A Low Profile
The prediction markets had it right; the odds are 95% that Powell will stay on the Board for at least 3 months. His explanation, however, was “hawkish” because Fed independence must be guarded, especially against external legal attacks.
The market reacted accordingly, nudging rates up a few basis points. This is because even though Powell plans to keep a ‘low profile,’ staying on the Board to defend independence creates tension with political calls for rate cuts, which would be ill-timed given that the FOMC is looking to remove the easing bias.
So, the odds of Powell staying on jumped to 95%, and, with it, the 2Y yield rose toward 3.96% on the back of rising oil prices. Markets are saying Powell may say he will keep a low profile, but staying on for Fed independence reasons implies that rate cuts can only be justified by fundamental factors.
Figure 1: Odds of Powell staying on as governor and 2Y yield (%)

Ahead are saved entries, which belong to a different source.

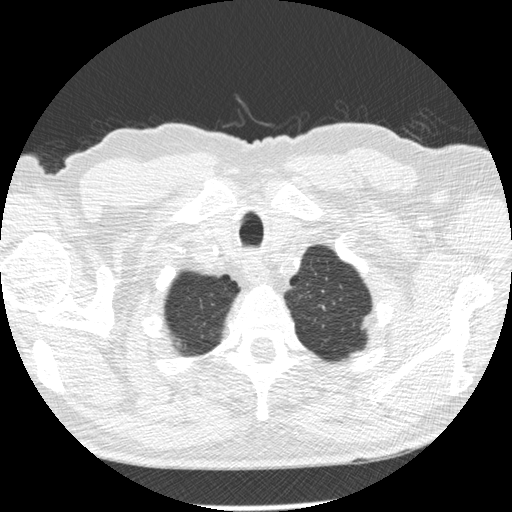
Chest CT (low-dose screening protocol), one axial image, second annual screen, lung window (W 1500 / L -600 HU), 2.5 mm slice thickness, standard (soft-tissue) reconstruction kernel (STANDARD), slice 23 of 276 in the series, 512 × 512 image matrix. Male, age 73 years at enrolment. Former smoker at enrolment.
Lesion marked by an expert reader, box from (x=349, y=304) to (x=390, y=346) px. Screening reader's record for this exam: no non-calcified nodule ≥4 mm recorded. Official screen result: negative screen, minor abnormalities not suspicious for lung cancer.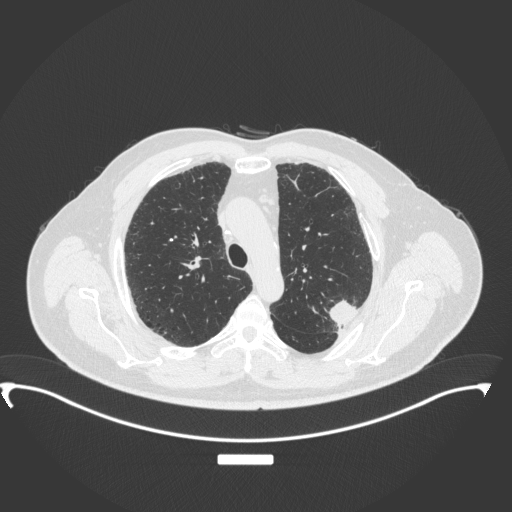
Chest CT, one axial slice; slice 264 of 350 in the series (ordered by position); reconstruction kernel B31f; 120 kVp; lung window (W 1500 / L -600 HU); 1 mm slice thickness; 512 × 512 image matrix. Patient: male, 64 years. Case-level facts recorded for this patient, not image findings: clinical TNM (as recorded): T1c N1 M1.
Outlined on this slice (bounding box drawn by a radiologist):
- lung tumour (recorded histology: adenocarcinoma): bounding box (x1, y1, x2, y2) in pixels: (323, 293, 360, 330)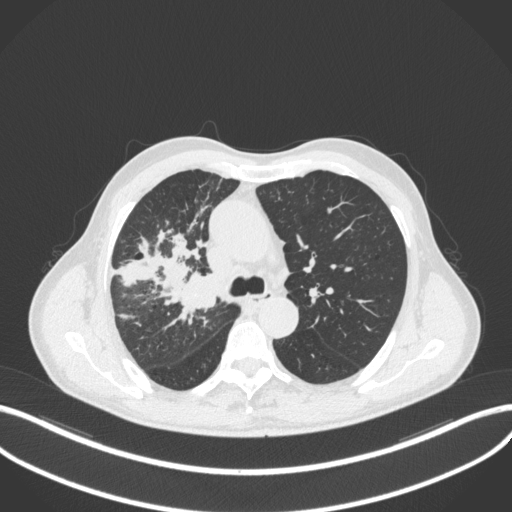
Chest CT, one axial slice; position 328 of 490 along the scan axis; lung window (W 1500 / L -600 HU); 1 mm slice thickness; 512 × 512 image matrix, field of view 400 × 400 mm. Patient: male, 69 years. From the clinical record (not read from this slice): clinical TNM (as recorded): T2a N0 M0.
Annotated regions visible in this slice (rectangle marked by the reading radiologist):
- lung tumour (recorded histology: adenocarcinoma): bounding box <178,268,224,313> (left, top, right, bottom; pixels)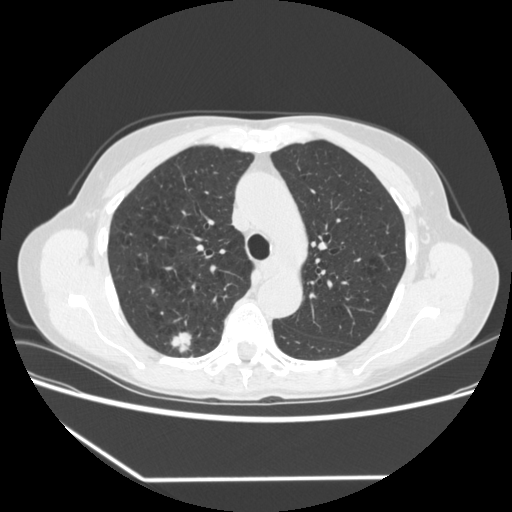
Low-dose screening chest CT, one axial slice; position 238 of 323 along the scan axis; reconstruction kernel STANDARD; lung window (W 1500 / L -600 HU); 1.25 mm slice thickness; 512 × 512 image matrix.
Outlined on this slice (manually delineated by an expert):
- lesion 1 (tumor, upper lobe of right lung): bounding box [x1, y1, x2, y2] px = [171, 332, 192, 353]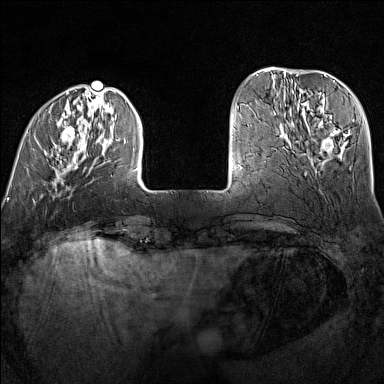
Breast MRI (dynamic contrast-enhanced), one axial slice; position 32 of 160 along the scan axis; dynamic contrast-enhanced series, time point 2 of 7 at this slice position (early post-contrast); 1.5 T; TE 1.8 ms, TR 5 ms; 1 mm slice thickness; 384 × 384 image matrix, field of view 300 × 300 mm. Female patient.
Outlined on this slice (semi-automatically segmented with operator editing):
- enhancing-tissue mask used for the functional tumour volume (all voxels passing the contrast-enhancement thresholds inside the analysis volume; usually the tumour): bounding box (x1, y1, x2, y2) in pixels: (27, 90, 139, 171)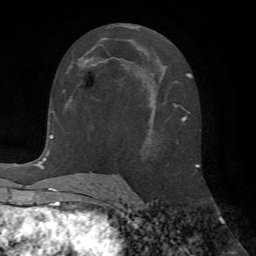
Breast MRI (dynamic contrast-enhanced), one axial slice; slice 31 of 72 in the series (ordered by position); cropped to one breast; dynamic contrast-enhanced series, time point 2 of 7 at this slice position (early post-contrast); 1.5 T; TE 4.2 ms, TR 8.7 ms; 2.2 mm slice thickness; 256 × 256 image matrix, field of view 180 × 180 mm. Female patient.
Annotated regions visible in this slice (semi-automatic segmentation, software-assisted and operator-edited):
- enhancing-tissue mask used for the functional tumour volume (all voxels passing the contrast-enhancement thresholds inside the analysis volume; usually the tumour): bounding box [x1, y1, x2, y2] px = [64, 60, 95, 92]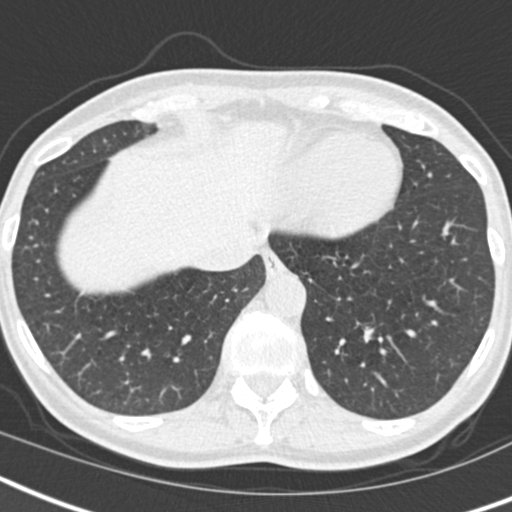
Low-dose screening chest CT, one axial slice; slice 49 of 173 in the series (ordered by position); reconstruction kernel B30f; lung window (W 1500 / L -600 HU); 2 mm slice thickness; 512 × 512 image matrix, field of view 293 × 293 mm.
Annotated regions visible in this slice (expert manual segmentation):
- lesion 1 (tumor, lower lobe of left lung): box from (x=364, y=326) to (x=374, y=342) px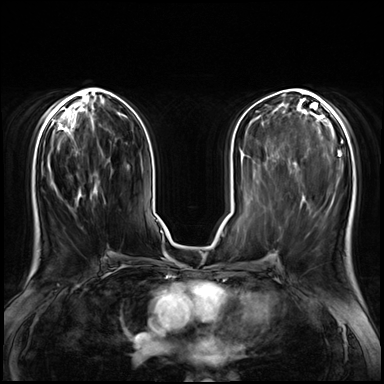
Breast MRI (dynamic contrast-enhanced), one axial slice. Dynamic contrast-enhanced series, time point 2 of 8 at this slice position (early post-contrast). 3 T. TE 1.4 ms, TR 4.3 ms. 2.5 mm slice thickness. 384 × 384 image matrix, field of view 360 × 360 mm. Female patient.
Structures marked on this image (semi-automatic segmentation, software-assisted and operator-edited):
- enhancing-tissue mask used for the functional tumour volume (all voxels passing the contrast-enhancement thresholds inside the analysis volume; usually the tumour): bounding box <42,170,107,258> (left, top, right, bottom; pixels)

Source: Polymarket, US Treasury
As such, the dissents against the easing bias in the Statement, which is “considering the extent and timing of additional adjustments to the target range for the federal funds rate,” could conceivably see new rate guidance at the next meeting (in June), as Powell said.
That was, in my view, a key hawkish signal and a potential setup for a future market rate hike. As such, rate cuts for 2026 are off the table, as Powell said it was unlikely to see further rate reductions. For 2027, the market’s original thinking was that rate cuts would resume next year as the Warsh chairmanship would be in full effect.
Now, small hikes have appeared on that horizon, in part due to Crude December 2026-December 2027 prices rising to three-year highs. Powell did not want to tie himself to the mast of gas price forecasting, but he underscored that supply shocks cannot be overlooked if the duration is persistent.
Figure 2: Rate swap: no cuts to shallow hikes (number)
Source: CME
Finally, this was a hawkish press conference for the Treasury market: 2Y is up 9.5 basis points, and the 10Y hit a high of 4.4298%, up 6 basis points, resulting in a flatter, more bearish yield curve. The Fed LLM sentiment score is +0.9, indicating moderate hawkishness overall (see Table 1).
Powell set up the market for the possibility that the FOMC could tilt toward a hike by June into the summer, contingent on developments in the Gulf. Powell did not hold back with cautious language but was instead pragmatic, in his usual fashion, when Fed independence is at play. Yields are poised to break a bit higher, with 2Y > 4% and 10Y reaching 4.5-4.55%.